Wednesday, November 30, 2011

First Child

I had been married for 3 years and was 25 years old when I had my first child. We had anticipated his arrival for 9 months and we couldn't be more happy that he was finally here. We felt very blessed, that even though the delivery was long, he had arrived safely and he was healthy, or so we thought.

I remember I felt so much happiness and joy holding my new baby. The time came for the nurse to come and to take him back to the nursery. When I handed him over, I looked down and there was blood on my sheets. I thought the blood was from me and that I had been the one bleeding. I lifted up the sheets and there wasn't any blood on me. I was troubled by this and looked up at the nurse who was holding and checking my baby. She had found that his PKU shot was still oozing blood from underneath the band-aide. I remember her joking that maybe the other nurse had poked him too hard for his PKU, she was kind of mean.

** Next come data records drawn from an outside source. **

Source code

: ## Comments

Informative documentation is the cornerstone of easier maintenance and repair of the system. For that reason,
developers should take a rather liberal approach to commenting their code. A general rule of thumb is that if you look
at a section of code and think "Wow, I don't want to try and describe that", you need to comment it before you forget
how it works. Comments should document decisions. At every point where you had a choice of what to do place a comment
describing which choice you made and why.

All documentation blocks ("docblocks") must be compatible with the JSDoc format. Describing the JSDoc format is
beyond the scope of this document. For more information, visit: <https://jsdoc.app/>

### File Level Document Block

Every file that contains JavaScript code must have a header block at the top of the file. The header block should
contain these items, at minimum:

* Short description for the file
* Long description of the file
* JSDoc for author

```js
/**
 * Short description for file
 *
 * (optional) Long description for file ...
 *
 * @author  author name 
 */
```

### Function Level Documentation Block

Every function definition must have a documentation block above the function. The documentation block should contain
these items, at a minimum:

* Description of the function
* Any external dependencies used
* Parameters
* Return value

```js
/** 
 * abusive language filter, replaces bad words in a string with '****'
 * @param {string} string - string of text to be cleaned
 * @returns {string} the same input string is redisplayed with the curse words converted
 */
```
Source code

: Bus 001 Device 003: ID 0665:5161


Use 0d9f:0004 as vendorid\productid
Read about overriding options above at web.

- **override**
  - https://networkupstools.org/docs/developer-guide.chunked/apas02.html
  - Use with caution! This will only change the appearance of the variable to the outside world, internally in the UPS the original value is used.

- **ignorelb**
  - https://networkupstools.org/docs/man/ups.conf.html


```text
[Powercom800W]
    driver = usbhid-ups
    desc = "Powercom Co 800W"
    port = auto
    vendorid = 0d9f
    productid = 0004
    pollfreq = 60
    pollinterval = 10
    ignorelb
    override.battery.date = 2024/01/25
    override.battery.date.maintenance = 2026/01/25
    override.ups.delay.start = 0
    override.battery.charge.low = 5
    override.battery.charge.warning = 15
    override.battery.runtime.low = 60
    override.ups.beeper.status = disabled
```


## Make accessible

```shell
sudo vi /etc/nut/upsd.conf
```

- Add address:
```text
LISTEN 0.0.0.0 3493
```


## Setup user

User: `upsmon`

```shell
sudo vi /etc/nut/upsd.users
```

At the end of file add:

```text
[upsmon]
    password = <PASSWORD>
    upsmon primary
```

The next few days were a blur, the doctors decided that they needed to run a bunch of tests to figure out why he wouldn't stop bleeding. I remember a bunch of medical people coming into my room and asking me a bunch of questions like; Is there a history of a bleeding disorder in your family? No. Have you ever had any bleeding problems? Do you have a family history of hemophilia in your family? No.

When this question was asked I remember thinking, "hemo what?!!" Then I had remembered watching a movie about a little boy with hemophilia. The movie showed a scene where the boy was sledding down a hill, crashed and got hurt. I remember the mother mixing some medicine, that she had to give, by poking her son in his vein. When I was watching this part of the movie, I remember thinking, "Boy that would suck to have to deal with that!" Little did I know that, that would be something I would have to deal with later on in life...

Five days after my baby boy was born, he was diagnosed with severe hemophilia A.